04-23-2019 03:21 AM
Hi.
I would like write datalog file data that contains array (size=1M of dbl data), strings and numeric. But when I reach size of file = 4GB I have an error that it's max file size. Is there a way to write such data and have output small size file? Thanks.
04-23-2019 04:01 AM
Hi Valentin,
you can write data to a file continuously, even with more than 4GB in total.
But you should just use the basic FileOpen/Write/Close operations…
write datalog file
Use basic file operations instead of these Datalog file operations…
04-23-2019 06:29 AM
@Valentin87 wrote:
I would like write datalog file data that contains array (size=1M of dbl data), strings and numeric. But when I reach size of file = 4GB I have an error that it's max file size. Is there a way to write such data and have output small size file? Thanks.
That should work OoTB.
The max file size could be limited by your file system?

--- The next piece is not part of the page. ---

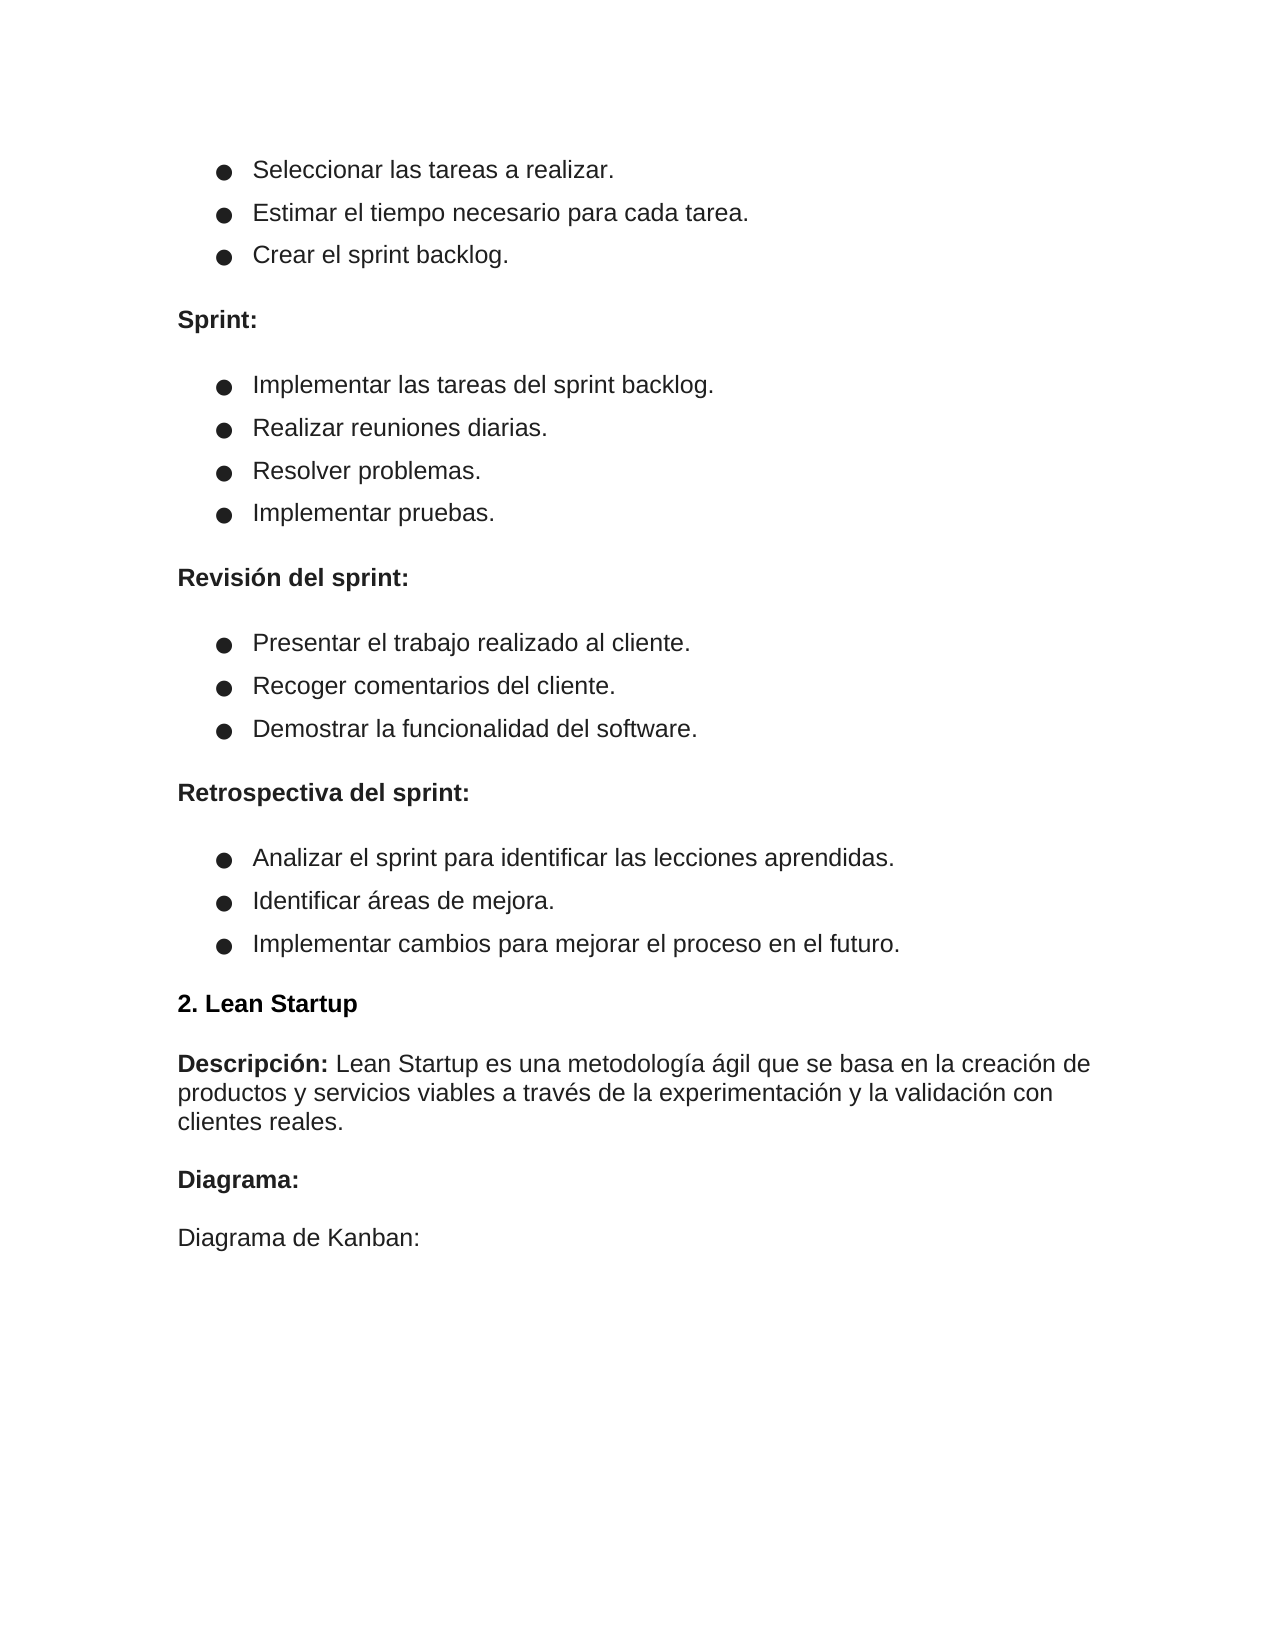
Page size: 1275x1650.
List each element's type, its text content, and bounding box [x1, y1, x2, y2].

Are you simply attaching data, or do you keep an internal pointer? That pointer would need to be 64 bit.
Also, some express VIs might not use 64 bit pointers internally, and most of us wouldn't use them anyway. So if you do, that could be the cause.
It would help if you posted some code...
04-23-2019 09:44 AM
FAT32 has a 4 GB file size limit. Maybe that's what you're running into?
04-23-2019 10:53 AM
Are you using LV 32 bit or 64 bit? Any chance you're running into memory issues?
04-24-2019 04:22 AM
wiebe@CARYA wrote:
Also, some express VIs might not use 64 bit pointers internally, and most of us wouldn't use them anyway. So if you do, that could be the cause.
The Write File+ (string).vi found in the deeper catacombs of some express VIs has a 32-bit file pointer. the input is not used in the express VIs I looked at, but it might be used in some.
Post some code, so we can help you better...
10-09-2023 10:30 AM - edited 10-09-2023 10:31 AM
wiebe@CARYA wrote:
wiebe@CARYA wrote:
Also, some express VIs might not use 64 bit pointers internally, and most of us wouldn't use them anyway. So if you do, that could be the cause.
The Write File+ (string).vi found in the deeper catacombs of some express VIs has a 32-bit file pointer. the input is not used in the express VIs I looked at, but it might be used in some.
Post some code, so we can help you better...
it looks like, write binary file is affected by this - I want to write an array of clusters as one file, containing the number of array elements in the filename e.g. dump_150000, dump 160000
in this scenario, when the file size is greater than 4 GB, the resulting binary file is much smaller than 4 GB
in this particular case, this limit is somewhere between 150.000 and 160.000 rows:
I hope, this is not a bug - so if this is expected behavior, does there exist a workaround?
I am coding on Windows 10 using Labview 2023 64 Bit
10-09-2023 11:29 AM
@alexderjuengere wrote:
I hope, this is not a bug - so if this is expected behavior, does there exist a workaround?
yes, there it is: https://forums.ni.com/t5/LabVIEW/LabVIEW-quot-Write-to-Binary-File-Questions-quot/m-p/3818462#M10788...
10-09-2023 12:46 PM
Hi Alex,
@alexderjuengere wrote:
I hope, this is not a bug - so if this is expected behavior, does there exist a workaround?
What happens when you write to the file in chunks of 10000 rows?
What happens when you open the file once and use the file reference for all following file operations?
10-10-2023 11:49 AM - edited 10-10-2023 12:10 PM
@GerdW wrote:What happens when you write to the file in chunks of 10000 rows?
in my particular scenario, a dump of 10.000 rows will work as fine as 150.000 rows
@GerdW wrote:
What happens when you open the file once and use the file reference for all following file operations?
This was actually the crucial point - using "open/create file" once and then iteratively "set file position, write binary file, get file position", keeping the file refnum from open/create in a shift register and closing it after the loop has executed.